To ensure the national workforce has the relevant data science expertise, Health Education England (HEE) has commissioned a Masters in Genomic Medicine programme that is supported by ten Health Education Provider Institutions (HEIs) country-wide. As part of this initiative, HEE students and instructors have been granted limited access to a small subset of 100,000 Genomes Project data within the Research Environment to study bioinformatics. This subset includes:
- de-identified data for five trio families from the rare disease main programme
- de-identified data for five tumour-normal pairs selected from the 1K Cancer Cohort dataset
- select platinum genomes.
Genomics England works with industry through its Discovery Forum, which was created in July 2017.
The Discovery Forum provides a platform for collaboration and engagement between Genomics England, industry partners, academia, the NHS and the wider genomics landscape.
How can researchers gain access the Research Environment?
You will need to join the Genomics England Clinical Interpretation Partnership (GeCIP) as a member of a GeCIP domain.

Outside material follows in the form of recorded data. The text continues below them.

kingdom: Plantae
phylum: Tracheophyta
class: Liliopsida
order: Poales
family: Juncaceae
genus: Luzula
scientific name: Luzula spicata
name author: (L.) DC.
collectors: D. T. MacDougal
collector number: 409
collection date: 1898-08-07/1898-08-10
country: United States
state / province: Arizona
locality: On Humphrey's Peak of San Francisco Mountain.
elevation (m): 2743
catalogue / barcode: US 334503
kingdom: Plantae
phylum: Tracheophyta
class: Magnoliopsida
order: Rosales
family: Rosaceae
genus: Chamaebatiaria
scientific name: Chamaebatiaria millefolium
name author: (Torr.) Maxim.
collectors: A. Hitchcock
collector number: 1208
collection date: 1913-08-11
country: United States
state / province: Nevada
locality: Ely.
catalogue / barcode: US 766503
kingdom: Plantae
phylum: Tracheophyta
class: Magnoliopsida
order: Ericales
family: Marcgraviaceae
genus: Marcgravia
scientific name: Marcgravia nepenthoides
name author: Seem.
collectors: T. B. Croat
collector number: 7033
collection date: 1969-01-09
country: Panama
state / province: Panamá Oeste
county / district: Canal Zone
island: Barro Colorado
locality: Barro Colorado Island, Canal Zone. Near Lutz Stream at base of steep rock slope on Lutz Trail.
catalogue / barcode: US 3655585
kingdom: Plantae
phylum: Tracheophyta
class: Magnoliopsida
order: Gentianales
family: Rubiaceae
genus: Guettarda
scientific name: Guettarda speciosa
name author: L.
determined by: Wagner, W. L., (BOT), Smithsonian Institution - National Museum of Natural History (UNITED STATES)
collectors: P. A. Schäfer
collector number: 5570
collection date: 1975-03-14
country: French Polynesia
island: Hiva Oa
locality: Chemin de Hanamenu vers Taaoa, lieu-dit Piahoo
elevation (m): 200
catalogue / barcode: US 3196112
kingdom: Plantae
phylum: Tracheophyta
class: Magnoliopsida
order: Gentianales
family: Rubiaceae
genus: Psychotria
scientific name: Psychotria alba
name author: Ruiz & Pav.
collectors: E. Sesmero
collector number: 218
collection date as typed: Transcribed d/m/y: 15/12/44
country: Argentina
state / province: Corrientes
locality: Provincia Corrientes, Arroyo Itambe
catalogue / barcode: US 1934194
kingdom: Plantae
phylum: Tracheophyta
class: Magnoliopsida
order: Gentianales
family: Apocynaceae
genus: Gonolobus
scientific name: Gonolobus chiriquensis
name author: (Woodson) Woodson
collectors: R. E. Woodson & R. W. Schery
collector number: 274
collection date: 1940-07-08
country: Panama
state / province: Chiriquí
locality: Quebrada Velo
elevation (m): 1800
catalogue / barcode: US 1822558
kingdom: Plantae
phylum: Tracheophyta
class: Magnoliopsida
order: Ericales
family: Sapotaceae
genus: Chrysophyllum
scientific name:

Details of how to join are available here.
Once a researcher is an approved member of a GeCIP domain and their institution has signed the Genomics England Participation Agreement and verified them as a bonafide researcher, they will be granted restricted, remote access to de-identified datasets that contain only the information they need for their specific and approved research study.
Will research users be able to take data away?
Research users will not be able to take away individual level data; they will only be able to download the anonymised results of their analysis, provided that these results do not reveal the identity of any of the participants.
How do members of the Discovery Forum work with researchers and clinicians in Genomics England’s Clinical Interpretation Partnership?
Companies who are members of the Forum work with the researchers, clinicians and analysts who have been successful in joining Genomics England’s Clinical Interpretation Partnership (GeCIP) within a managed framework. This partnership between industry, the academic research community and clinicians will help to accelerate the development of new diagnostics and treatments for NHS patients as all findings will have to be shared.
Can masters students also join a GeCIP domain?
Yes, students can join a GeCIP domain by completing the student application form. Students must have a supervisor who is also a member of the GeCIP domain they would like to join.
How often will the data in the Research Environment be updated?
We intend to release data on a roughly quarterly basis although initial releases may be more frequent.
Will you be updating/improving the Research Environment?
We welcome feedback on the Research Environment from users and are continually looking at ways to improve. Please submit any comments or queries you have through the Genomics England Service Desk.
I’m having a problem using the Research Environment, where do I get help?
Please check the Research Environment guidance and list of live issues on Confluence, our knowledge-sharing wiki. If these do not answer your query, please submit a ticket to the Genomics England Service Desk.